ABOUT THIS EXERCISE: Reproduce each of the following rows word for word, keeping every line as it appears.

---------- DATA TO PROCESS ----------

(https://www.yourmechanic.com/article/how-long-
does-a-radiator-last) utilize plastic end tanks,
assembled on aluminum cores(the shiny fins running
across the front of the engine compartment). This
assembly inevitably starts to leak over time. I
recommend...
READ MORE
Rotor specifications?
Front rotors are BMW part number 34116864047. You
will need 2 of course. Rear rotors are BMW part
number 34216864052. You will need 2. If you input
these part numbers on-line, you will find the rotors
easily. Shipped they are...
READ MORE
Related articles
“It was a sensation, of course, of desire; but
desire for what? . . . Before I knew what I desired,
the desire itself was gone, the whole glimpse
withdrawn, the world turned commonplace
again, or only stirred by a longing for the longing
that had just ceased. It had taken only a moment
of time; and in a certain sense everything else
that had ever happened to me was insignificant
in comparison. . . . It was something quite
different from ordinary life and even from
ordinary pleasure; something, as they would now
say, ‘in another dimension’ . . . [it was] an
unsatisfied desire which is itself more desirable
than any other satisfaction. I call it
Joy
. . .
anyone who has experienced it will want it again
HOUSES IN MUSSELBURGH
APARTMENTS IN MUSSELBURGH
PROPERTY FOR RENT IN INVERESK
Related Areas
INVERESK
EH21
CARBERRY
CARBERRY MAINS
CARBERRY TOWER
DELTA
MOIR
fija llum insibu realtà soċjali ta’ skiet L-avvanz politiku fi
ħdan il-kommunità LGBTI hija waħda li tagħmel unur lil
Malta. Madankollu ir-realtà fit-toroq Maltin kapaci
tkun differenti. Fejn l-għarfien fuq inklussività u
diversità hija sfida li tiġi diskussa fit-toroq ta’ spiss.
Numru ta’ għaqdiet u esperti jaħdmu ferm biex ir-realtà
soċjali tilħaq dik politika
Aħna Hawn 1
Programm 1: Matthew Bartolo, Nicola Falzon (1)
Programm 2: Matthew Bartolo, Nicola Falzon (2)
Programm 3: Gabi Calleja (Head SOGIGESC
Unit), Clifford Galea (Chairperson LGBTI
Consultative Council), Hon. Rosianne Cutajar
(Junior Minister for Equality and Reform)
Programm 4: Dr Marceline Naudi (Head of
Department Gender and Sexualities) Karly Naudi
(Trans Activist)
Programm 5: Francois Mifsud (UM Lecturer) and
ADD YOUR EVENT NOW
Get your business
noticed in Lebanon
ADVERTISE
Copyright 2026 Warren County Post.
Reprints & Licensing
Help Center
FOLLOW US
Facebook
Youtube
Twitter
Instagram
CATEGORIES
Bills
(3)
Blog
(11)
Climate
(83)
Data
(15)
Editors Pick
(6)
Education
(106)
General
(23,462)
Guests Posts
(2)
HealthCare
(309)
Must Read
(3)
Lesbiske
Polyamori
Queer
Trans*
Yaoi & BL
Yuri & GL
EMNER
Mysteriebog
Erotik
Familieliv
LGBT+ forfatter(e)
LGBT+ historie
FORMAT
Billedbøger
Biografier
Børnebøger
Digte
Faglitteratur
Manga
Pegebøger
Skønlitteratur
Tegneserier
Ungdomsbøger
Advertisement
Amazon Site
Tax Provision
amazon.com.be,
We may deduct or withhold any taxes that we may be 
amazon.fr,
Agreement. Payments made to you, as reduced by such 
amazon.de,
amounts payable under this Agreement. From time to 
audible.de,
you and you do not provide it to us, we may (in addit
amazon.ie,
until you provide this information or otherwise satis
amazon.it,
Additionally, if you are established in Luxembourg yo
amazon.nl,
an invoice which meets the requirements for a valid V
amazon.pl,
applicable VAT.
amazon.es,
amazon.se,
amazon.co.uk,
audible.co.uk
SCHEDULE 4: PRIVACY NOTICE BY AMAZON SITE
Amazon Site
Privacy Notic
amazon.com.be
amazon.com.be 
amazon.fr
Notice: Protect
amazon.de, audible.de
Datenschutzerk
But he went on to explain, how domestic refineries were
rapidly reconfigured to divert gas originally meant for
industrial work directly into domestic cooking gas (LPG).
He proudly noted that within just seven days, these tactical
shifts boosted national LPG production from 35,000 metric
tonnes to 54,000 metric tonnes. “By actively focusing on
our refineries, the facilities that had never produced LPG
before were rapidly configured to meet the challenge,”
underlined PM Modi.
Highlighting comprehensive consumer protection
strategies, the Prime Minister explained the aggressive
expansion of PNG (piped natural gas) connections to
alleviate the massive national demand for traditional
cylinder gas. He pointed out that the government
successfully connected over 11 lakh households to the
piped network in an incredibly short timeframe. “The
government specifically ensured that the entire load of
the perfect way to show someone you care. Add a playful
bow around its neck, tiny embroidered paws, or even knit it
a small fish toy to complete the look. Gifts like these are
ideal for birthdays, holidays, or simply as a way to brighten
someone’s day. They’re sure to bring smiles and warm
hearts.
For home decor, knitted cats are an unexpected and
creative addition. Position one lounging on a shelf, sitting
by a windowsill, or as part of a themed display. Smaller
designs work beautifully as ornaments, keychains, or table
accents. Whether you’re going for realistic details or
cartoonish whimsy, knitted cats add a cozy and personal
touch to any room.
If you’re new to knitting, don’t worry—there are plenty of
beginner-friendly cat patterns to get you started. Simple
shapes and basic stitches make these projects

----------

RESPONSE TO THE EXERCISE:
(https://www.yourmechanic.com/article/how-long-
does-a-radiator-last) utilize plastic end tanks,
assembled on aluminum cores(the shiny fins running
across the front of the engine compartment). This
assembly inevitably starts to leak over time. I
recommend...
READ MORE
Rotor specifications?
Front rotors are BMW part number 34116864047. You
will need 2 of course. Rear rotors are BMW part
number 34216864052. You will need 2. If you input
these part numbers on-line, you will find the rotors
easily. Shipped they are...
READ MORE
Related articles
“It was a sensation, of course, of desire; but
desire for what? . . . Before I knew what I desired,
the desire itself was gone, the whole glimpse
withdrawn, the world turned commonplace
again, or only stirred by a longing for the longing
that had just ceased. It had taken only a moment
of time; and in a certain sense everything else
that had ever happened to me was insignificant
in comparison. . . . It was something quite
different from ordinary life and even from
ordinary pleasure; something, as they would now
say, ‘in another dimension’ . . . [it was] an
unsatisfied desire which is itself more desirable
than any other satisfaction. I call it
Joy
. . .
anyone who has experienced it will want it again
HOUSES IN MUSSELBURGH
APARTMENTS IN MUSSELBURGH
PROPERTY FOR RENT IN INVERESK
Related Areas
INVERESK
EH21
CARBERRY
CARBERRY MAINS
CARBERRY TOWER
DELTA
MOIR
fija llum insibu realtà soċjali ta’ skiet L-avvanz politiku fi
ħdan il-kommunità LGBTI hija waħda li tagħmel unur lil
Malta. Madankollu ir-realtà fit-toroq Maltin kapaci
tkun differenti. Fejn l-għarfien fuq inklussività u
diversità hija sfida li tiġi diskussa fit-toroq ta’ spiss.
Numru ta’ għaqdiet u esperti jaħdmu ferm biex ir-realtà
soċjali tilħaq dik politika
Aħna Hawn 1
Programm 1: Matthew Bartolo, Nicola Falzon (1)
Programm 2: Matthew Bartolo, Nicola Falzon (2)
Programm 3: Gabi Calleja (Head SOGIGESC
Unit), Clifford Galea (Chairperson LGBTI
Consultative Council), Hon. Rosianne Cutajar
(Junior Minister for Equality and Reform)
Programm 4: Dr Marceline Naudi (Head of
Department Gender and Sexualities) Karly Naudi
(Trans Activist)
Programm 5: Francois Mifsud (UM Lecturer) and
ADD YOUR EVENT NOW
Get your business
noticed in Lebanon
ADVERTISE
Copyright 2026 Warren County Post.
Reprints & Licensing
Help Center
FOLLOW US
Facebook
Youtube
Twitter
Instagram
CATEGORIES
Bills
(3)
Blog
(11)
Climate
(83)
Data
(15)
Editors Pick
(6)
Education
(106)
General
(23,462)
Guests Posts
(2)
HealthCare
(309)
Must Read
(3)
Lesbiske
Polyamori
Queer
Trans*
Yaoi & BL
Yuri & GL
EMNER
Mysteriebog
Erotik
Familieliv
LGBT+ forfatter(e)
LGBT+ historie
FORMAT
Billedbøger
Biografier
Børnebøger
Digte
Faglitteratur
Manga
Pegebøger
Skønlitteratur
Tegneserier
Ungdomsbøger
Advertisement
Amazon Site
Tax Provision
amazon.com.be,
We may deduct or withhold any taxes that we may be 
amazon.fr,
Agreement. Payments made to you, as reduced by such 
amazon.de,
amounts payable under this Agreement. From time to 
audible.de,
you and you do not provide it to us, we may (in addit
amazon.ie,
until you provide this information or otherwise satis
amazon.it,
Additionally, if you are established in Luxembourg yo
amazon.nl,
an invoice which meets the requirements for a valid V
amazon.pl,
applicable VAT.
amazon.es,
amazon.se,
amazon.co.uk,
audible.co.uk
SCHEDULE 4: PRIVACY NOTICE BY AMAZON SITE
Amazon Site
Privacy Notic
amazon.com.be
amazon.com.be 
amazon.fr
Notice: Protect
amazon.de, audible.de
Datenschutzerk
But he went on to explain, how domestic refineries were
rapidly reconfigured to divert gas originally meant for
industrial work directly into domestic cooking gas (LPG).
He proudly noted that within just seven days, these tactical
shifts boosted national LPG production from 35,000 metric
tonnes to 54,000 metric tonnes. “By actively focusing on
our refineries, the facilities that had never produced LPG
before were rapidly configured to meet the challenge,”
underlined PM Modi.
Highlighting comprehensive consumer protection
strategies, the Prime Minister explained the aggressive
expansion of PNG (piped natural gas) connections to
alleviate the massive national demand for traditional
cylinder gas. He pointed out that the government
successfully connected over 11 lakh households to the
piped network in an incredibly short timeframe. “The
government specifically ensured that the entire load of
the perfect way to show someone you care. Add a playful
bow around its neck, tiny embroidered paws, or even knit it
a small fish toy to complete the look. Gifts like these are
ideal for birthdays, holidays, or simply as a way to brighten
someone’s day. They’re sure to bring smiles and warm
hearts.
For home decor, knitted cats are an unexpected and
creative addition. Position one lounging on a shelf, sitting
by a windowsill, or as part of a themed display. Smaller
designs work beautifully as ornaments, keychains, or table
accents. Whether you’re going for realistic details or
cartoonish whimsy, knitted cats add a cozy and personal
touch to any room.
If you’re new to knitting, don’t worry—there are plenty of
beginner-friendly cat patterns to get you started. Simple
shapes and basic stitches make these projects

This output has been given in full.